Thursday, April 23, 2009
It might be helpful to view these behaviors as ‘coping’ and state of existence’ behaviors that need to be understood and validated, but not extinguished. Some of the behaviors are ‘coping’ behaviors because they (the behaviors) are the only means the child has to communicate their frustration with their state of existence. Other behaviors can be called ‘state of existence’ behaviors because they literally communicate the psychological state of the child. It is my belief that every human being needs to communicate. The autistic child does not have access to use himself in relationship to another (lack of self-agency) so the only means of communication is nonverbal. The child does not have self-agency because he has dissociated emotions that he cannot access. He has dissociated emotions because he has not had a completed attachment with a caregiver. I like to think of the autistic individual as doing the best he/she can by communicating their state of existence through the behaviors they do use. It is the job of the caregiver/therapist to help the child by demonstrating that they do understand what the child is communicating through these behaviors. By letting the children know you understand, they feel validated and then the attachment process can once again be mobilized. Unfortunately, this process of developing an attachment with a person with autism can be very time consuming. Why it is so time consuming will be a discussion on another blog.
An example of how one works with a child from this perspective may be helpful. I was observing a three-year-old autistic boy. Up to that point, he had never played with any toy appropriately. I noticed he was picking his lips. I said “you are telling me something about talking by picking your lips”. He immediately looked at me and began to play appropriately with a toy for the first time. I believe that what happened here was 1) I did not try to extinguish his behavior, 2) I validated something inside of him, 3) he felt recognized, and 4) that allowed him to play.

Dataset extract:
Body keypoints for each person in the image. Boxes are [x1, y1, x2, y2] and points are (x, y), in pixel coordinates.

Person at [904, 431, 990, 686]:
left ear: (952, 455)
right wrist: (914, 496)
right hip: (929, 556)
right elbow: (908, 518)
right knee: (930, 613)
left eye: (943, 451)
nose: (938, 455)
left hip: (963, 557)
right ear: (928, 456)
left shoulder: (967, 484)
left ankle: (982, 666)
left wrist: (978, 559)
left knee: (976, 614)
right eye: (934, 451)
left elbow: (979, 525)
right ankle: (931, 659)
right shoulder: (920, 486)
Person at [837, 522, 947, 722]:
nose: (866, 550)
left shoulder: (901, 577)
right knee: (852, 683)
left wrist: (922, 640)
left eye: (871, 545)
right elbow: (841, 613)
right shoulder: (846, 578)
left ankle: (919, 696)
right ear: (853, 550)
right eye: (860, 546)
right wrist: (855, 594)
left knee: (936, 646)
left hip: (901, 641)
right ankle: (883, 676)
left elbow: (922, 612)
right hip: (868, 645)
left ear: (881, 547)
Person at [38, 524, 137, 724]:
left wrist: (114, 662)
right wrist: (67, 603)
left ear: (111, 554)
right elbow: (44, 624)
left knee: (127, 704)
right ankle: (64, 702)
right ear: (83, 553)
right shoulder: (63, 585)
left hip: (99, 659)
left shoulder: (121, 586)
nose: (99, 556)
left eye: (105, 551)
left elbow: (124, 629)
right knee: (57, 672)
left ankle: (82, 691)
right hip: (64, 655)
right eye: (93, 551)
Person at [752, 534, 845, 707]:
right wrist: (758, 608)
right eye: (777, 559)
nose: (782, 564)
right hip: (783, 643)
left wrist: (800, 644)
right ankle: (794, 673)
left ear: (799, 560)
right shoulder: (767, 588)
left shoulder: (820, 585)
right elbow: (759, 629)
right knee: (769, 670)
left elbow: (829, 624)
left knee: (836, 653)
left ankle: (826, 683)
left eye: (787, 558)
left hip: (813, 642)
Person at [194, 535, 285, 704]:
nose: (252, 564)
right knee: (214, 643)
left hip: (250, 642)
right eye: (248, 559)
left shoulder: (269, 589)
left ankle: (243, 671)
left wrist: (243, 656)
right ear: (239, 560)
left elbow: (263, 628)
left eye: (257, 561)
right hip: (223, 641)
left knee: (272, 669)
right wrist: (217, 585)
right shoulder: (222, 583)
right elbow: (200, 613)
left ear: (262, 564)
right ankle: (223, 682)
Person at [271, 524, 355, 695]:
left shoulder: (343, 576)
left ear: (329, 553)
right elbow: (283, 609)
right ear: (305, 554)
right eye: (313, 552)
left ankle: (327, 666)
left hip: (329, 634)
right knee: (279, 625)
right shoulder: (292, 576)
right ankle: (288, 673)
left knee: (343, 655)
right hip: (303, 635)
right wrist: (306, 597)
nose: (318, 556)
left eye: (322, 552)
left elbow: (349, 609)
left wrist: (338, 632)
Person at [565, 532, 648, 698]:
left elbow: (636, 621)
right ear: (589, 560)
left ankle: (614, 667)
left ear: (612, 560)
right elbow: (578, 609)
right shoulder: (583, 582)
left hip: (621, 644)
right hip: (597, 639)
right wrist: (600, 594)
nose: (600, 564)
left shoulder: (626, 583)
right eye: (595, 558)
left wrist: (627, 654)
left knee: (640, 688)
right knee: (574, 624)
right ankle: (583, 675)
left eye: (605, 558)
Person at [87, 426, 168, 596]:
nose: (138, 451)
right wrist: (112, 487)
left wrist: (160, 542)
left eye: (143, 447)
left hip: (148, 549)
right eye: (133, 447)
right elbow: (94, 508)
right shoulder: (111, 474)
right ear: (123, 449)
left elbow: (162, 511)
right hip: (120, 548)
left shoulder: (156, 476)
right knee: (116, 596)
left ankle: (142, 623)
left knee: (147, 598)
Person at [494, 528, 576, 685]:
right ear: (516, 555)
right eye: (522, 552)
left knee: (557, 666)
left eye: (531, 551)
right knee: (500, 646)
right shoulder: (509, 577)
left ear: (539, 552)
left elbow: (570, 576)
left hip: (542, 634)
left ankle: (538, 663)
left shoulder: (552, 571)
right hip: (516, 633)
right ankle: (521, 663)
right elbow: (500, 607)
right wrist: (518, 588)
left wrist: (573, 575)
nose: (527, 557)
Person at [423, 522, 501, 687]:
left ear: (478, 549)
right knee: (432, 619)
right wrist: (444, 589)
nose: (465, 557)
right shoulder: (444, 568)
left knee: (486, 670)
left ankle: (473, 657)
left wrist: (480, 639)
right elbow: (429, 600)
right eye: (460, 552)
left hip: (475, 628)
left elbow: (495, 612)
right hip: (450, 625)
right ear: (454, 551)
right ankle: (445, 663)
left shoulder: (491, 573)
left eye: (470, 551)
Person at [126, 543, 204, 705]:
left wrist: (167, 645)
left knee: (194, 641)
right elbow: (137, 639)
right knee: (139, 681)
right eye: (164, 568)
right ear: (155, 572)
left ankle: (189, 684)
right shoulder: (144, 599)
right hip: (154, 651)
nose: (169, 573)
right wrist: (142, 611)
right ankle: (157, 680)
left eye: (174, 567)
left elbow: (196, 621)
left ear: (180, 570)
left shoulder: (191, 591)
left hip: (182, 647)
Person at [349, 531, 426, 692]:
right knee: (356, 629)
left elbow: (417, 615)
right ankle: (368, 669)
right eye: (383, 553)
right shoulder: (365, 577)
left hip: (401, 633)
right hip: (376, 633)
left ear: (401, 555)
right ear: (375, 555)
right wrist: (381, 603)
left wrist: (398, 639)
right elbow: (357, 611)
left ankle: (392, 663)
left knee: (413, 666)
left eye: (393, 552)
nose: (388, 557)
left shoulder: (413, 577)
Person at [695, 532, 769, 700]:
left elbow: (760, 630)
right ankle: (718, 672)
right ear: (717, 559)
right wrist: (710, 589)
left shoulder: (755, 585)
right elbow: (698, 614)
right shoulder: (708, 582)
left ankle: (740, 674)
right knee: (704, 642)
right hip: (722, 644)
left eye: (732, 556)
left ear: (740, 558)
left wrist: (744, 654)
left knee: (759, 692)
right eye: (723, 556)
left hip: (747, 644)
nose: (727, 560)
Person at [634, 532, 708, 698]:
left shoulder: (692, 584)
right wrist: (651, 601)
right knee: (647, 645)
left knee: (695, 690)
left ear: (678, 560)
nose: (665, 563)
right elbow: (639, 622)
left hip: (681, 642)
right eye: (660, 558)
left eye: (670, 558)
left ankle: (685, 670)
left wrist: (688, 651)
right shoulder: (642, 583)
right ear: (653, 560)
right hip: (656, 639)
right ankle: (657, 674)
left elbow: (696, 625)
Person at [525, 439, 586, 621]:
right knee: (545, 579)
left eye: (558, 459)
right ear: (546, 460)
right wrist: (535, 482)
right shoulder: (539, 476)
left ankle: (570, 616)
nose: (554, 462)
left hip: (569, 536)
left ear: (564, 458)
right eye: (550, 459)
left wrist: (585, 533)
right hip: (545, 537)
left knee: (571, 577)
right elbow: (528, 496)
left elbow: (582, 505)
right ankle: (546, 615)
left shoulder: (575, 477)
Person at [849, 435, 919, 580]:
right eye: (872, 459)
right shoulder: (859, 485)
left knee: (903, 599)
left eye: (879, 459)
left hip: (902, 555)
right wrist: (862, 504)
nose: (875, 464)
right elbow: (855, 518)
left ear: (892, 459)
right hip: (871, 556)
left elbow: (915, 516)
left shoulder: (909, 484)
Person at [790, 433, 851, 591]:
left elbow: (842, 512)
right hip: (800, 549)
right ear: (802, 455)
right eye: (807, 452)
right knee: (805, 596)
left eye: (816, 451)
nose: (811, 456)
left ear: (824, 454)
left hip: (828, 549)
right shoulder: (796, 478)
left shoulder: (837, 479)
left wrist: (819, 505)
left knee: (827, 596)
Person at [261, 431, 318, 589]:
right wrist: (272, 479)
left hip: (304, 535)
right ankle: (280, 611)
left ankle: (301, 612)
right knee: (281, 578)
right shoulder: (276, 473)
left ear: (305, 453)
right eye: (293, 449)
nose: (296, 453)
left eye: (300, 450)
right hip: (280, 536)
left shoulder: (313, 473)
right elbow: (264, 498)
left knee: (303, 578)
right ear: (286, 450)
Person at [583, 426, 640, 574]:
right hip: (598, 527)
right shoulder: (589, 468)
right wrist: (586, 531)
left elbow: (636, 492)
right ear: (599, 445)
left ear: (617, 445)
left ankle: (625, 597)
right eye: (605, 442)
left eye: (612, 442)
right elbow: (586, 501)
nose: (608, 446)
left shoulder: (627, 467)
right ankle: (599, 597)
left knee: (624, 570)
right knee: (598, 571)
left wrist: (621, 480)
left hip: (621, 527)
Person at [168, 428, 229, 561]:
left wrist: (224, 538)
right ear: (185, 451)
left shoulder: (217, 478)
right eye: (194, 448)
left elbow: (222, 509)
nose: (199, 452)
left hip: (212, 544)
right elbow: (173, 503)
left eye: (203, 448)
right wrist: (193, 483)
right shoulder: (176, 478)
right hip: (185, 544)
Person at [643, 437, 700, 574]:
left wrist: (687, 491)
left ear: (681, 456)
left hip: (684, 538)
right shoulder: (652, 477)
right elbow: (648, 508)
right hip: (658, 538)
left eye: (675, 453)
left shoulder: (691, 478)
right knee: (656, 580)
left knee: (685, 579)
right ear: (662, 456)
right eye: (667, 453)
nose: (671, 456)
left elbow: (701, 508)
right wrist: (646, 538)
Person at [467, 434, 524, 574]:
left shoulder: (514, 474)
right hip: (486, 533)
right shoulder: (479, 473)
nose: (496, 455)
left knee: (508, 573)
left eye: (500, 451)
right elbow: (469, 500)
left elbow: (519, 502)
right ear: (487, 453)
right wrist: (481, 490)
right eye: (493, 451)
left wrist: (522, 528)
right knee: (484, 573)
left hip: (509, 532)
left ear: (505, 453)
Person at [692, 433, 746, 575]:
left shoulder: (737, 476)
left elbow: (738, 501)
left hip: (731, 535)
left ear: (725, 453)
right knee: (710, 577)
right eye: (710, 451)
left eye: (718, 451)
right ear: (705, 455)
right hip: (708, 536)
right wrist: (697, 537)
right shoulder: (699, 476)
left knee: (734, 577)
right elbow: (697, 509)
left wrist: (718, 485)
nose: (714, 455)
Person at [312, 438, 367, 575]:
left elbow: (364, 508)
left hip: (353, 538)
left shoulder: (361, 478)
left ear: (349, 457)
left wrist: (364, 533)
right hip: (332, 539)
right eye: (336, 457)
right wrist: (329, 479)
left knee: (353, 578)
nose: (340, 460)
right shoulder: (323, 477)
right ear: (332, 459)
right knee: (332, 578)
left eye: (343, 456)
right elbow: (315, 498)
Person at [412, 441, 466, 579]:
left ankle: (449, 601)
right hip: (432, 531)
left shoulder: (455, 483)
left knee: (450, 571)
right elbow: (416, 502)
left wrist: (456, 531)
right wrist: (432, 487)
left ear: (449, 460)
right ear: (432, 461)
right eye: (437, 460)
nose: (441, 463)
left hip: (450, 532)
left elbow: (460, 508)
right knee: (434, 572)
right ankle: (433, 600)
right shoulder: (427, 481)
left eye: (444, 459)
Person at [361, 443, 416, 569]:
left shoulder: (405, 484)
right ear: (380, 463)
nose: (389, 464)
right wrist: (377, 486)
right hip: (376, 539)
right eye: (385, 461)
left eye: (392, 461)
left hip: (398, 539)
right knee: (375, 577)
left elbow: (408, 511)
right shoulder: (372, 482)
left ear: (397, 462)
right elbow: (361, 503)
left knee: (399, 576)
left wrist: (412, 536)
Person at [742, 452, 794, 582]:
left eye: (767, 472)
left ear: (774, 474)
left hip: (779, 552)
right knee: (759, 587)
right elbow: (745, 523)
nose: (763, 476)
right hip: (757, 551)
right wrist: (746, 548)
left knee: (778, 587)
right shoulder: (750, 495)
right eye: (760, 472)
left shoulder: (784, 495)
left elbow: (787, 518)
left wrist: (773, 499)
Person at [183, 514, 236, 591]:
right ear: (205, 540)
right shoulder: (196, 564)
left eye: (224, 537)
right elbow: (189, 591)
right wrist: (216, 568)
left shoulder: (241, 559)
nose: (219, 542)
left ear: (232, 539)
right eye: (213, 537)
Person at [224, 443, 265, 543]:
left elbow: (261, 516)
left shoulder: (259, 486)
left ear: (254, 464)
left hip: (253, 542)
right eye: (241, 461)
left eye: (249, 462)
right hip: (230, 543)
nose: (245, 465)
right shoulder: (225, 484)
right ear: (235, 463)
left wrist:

Tasks to complete:
• 1. According to the blog post on autistic behaviors, why does the autistic child lack self-agency?
• 2. Continue the blog post about viewing autistic behaviors as coping and state-of-existence behaviors, picking up after its final paragraph.

Responses to the exercise:
• 1. The child lacks self-agency because he has dissociated emotions that he cannot access.

• 2.
Now it is time to demystify autistic behaviors. Based on an “Incomplete Attachment” the following categories seem to be appropriate: 1) lack of self-agency, 2) dissociation, 3) unconsciousness, 4) lack of social interaction/inhibition, 5) inability to communicate, and 6) coping techniques. These categories are a work in progress, and may change as I refine my thinking on this subject.
It might be helpful to describe how to make sense of the classification system I have devised. It is only meant to classify for understanding why and what is going on within the autistic individual. For example, echolalia is an example of a lack of self-agency. The child in this case, has no ability to use himself and thus all that is left to the child is to repeat back what they heard the other say. The child who is unable to name a toy is also without the ability to use himself. Thus these behaviors are classified under lack of self-agency.
When a child has a reduced sense of pain, he can be said to be in a dissociated state. The state that he has access to does not allow him to feel. An avoidance of eye contact can be recognized as an unconscious behavior. The unconscious only speaks nonverbally (dreams, nonverbal gestures). Avoidance of eye contact is not something the child does purposefully, but instead can be seen as one aspect of a child who is unconscious. As he becomes more conscious, his eye contact and ability to express himself will change. Finally most autistic children lack the ability to respond to others. Through the lens of an “Incomplete Attachment” one would say the children are unconscious, dissociated and thus lack the ability to use themselves in relationship to others. It is not that these children do not want a relationship, but instead their developmental ability to have a relationship has been delayed.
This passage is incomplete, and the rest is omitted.